Jejak Sejoli Pemutilasi: dari Kedai Kopi hingga Detik-detik Eksekusi

Tim detikcom - detikNews
Kamis, 24 Sep 2020 07:22 WIB
Polisi telah menangkap dua pelaku mutilasi di Apartemen Kalibata City. Keduanya adalah Djumadil Al Fajri dan Laeli Atik Supriyatin yang merupakan pasangan kekasih.
Tersangka mutilasi, Laeli Atik Supriyatin. (Rifkianto Nugroho/detikcom)
Jakarta -

Sejoli Laeli Atik Supriyatin (27) dan Djumadil Al Fajri (26) telah menyusun segala upaya untuk menutupi jejak usai memutilasi jasad Rinaldi Harley Wismanu (32).

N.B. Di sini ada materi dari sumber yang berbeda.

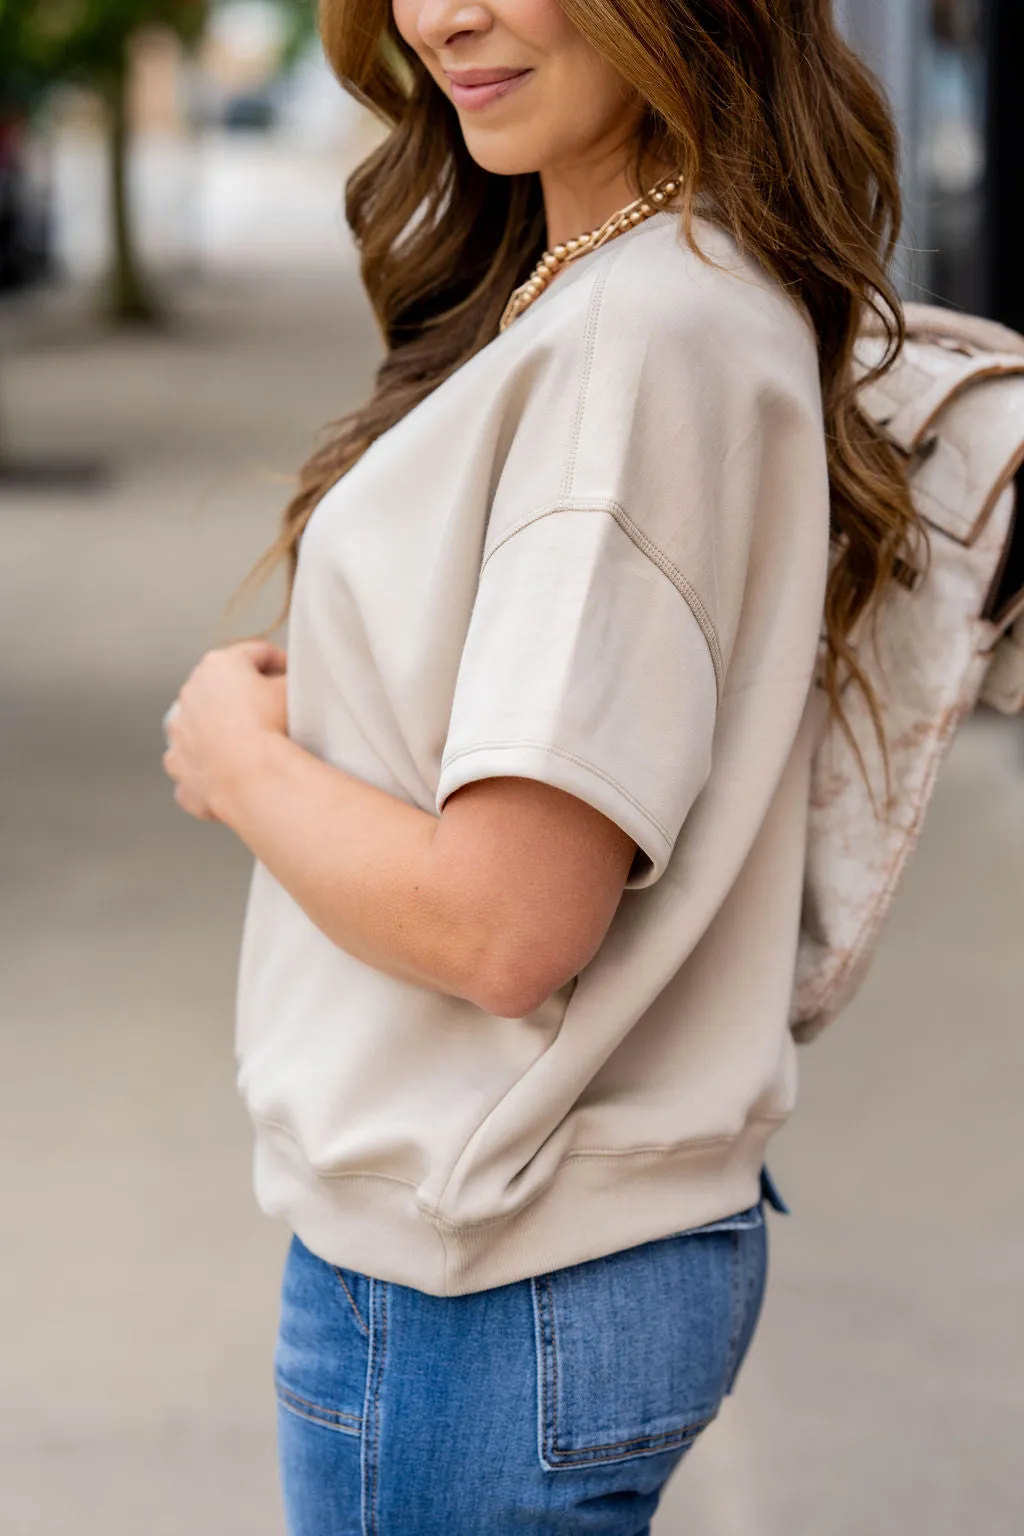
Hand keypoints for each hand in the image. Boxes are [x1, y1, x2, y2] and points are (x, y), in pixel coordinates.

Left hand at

Rangkaian pembunuhan korban ini diawali karena niatnya ingin melakukan pemerasan terhadap korban.

Tersangka Laeli Atik Supriyatin awalnya mengenal korban melalui aplikasi Tinder. Laeli Atik Supriyatin melihat Rinaldi Harley Wismanu adalah calon korban potensial untuk diperas.

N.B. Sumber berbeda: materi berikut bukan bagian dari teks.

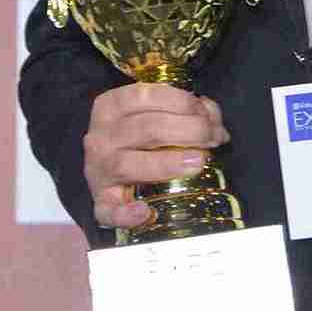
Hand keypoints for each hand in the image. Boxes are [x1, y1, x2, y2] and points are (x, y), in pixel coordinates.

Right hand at [83, 83, 228, 231]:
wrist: (105, 167)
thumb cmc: (136, 137)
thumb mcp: (152, 112)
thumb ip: (184, 109)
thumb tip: (212, 117)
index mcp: (111, 107)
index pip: (146, 95)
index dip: (183, 102)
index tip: (206, 114)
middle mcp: (101, 137)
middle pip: (147, 129)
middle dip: (188, 131)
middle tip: (212, 139)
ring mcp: (99, 171)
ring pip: (130, 165)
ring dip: (169, 163)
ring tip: (198, 161)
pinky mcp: (101, 201)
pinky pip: (108, 211)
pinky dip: (126, 214)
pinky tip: (145, 212)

Rencana pemerasan ini timbul kala Atiek chatting dengan korban via aplikasi Tinder, di rumah kosnya di Depok. Setelah itu keduanya mulai menyusun rencana untuk mengeksekusi korban dan menghilangkan jejak dengan cara memutilasi korban.

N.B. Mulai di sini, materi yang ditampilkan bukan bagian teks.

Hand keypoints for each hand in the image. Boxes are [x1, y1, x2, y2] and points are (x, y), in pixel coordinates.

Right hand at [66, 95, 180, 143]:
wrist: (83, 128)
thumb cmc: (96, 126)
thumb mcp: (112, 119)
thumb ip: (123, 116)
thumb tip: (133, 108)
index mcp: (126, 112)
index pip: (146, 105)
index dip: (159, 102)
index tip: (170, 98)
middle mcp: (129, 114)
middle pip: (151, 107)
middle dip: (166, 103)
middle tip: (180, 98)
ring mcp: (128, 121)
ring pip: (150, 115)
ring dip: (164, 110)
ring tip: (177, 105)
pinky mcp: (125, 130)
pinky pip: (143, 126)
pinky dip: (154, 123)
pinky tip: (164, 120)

Kabid Humas Polda Metro Jaya Kombes Yusri Yunus mengungkap, dari hasil rekonstruksi pada Jumat 18 September 2020 lalu itu, tergambar bagaimana kedua sejoli ini merencanakan dengan matang kejahatannya itu. Jejak keduanya dari awal perencanaan hingga eksekusi ini terlacak di 13 TKP.

"Dari rekonstruksi itu ada 13 TKP dari awal perencanaan sampai akhir pembunuhan," kata Kabid Humas Polda Metro Jaya Kombes Yusri Yunus, saat dihubungi, Rabu (23/9/2020).

Lokasi-lokasi tersebut merupakan tempat-tempat di mana kedua pelaku melakukan perencanaan hingga eksekusi korban. Lokasi pertama di sebuah kedai kopi di Stasiun Juanda, Jakarta Pusat.

"Di situ tempat korban dan tersangka LAS bertemu untuk pertama kalinya pada tanggal 9 September 2020," imbuhnya.

Lokasi kedua di Apartemen Pasar Baru Mansion. Lokasi tersebut menjadi TKP eksekusi, di mana korban dibunuh lalu dimutilasi oleh kedua tersangka.

Jejak keduanya juga terlacak di Apartemen Kalibata City. Di Apartemen Kalibata City ini, kedua pelaku menyimpan potongan tubuh korban sementara waktu sambil mencari kontrakan untuk mengubur jasad korban. Jasad korban sempat disimpan di dalam kulkas dan kamar mandi agar tidak mengeluarkan bau menyengat.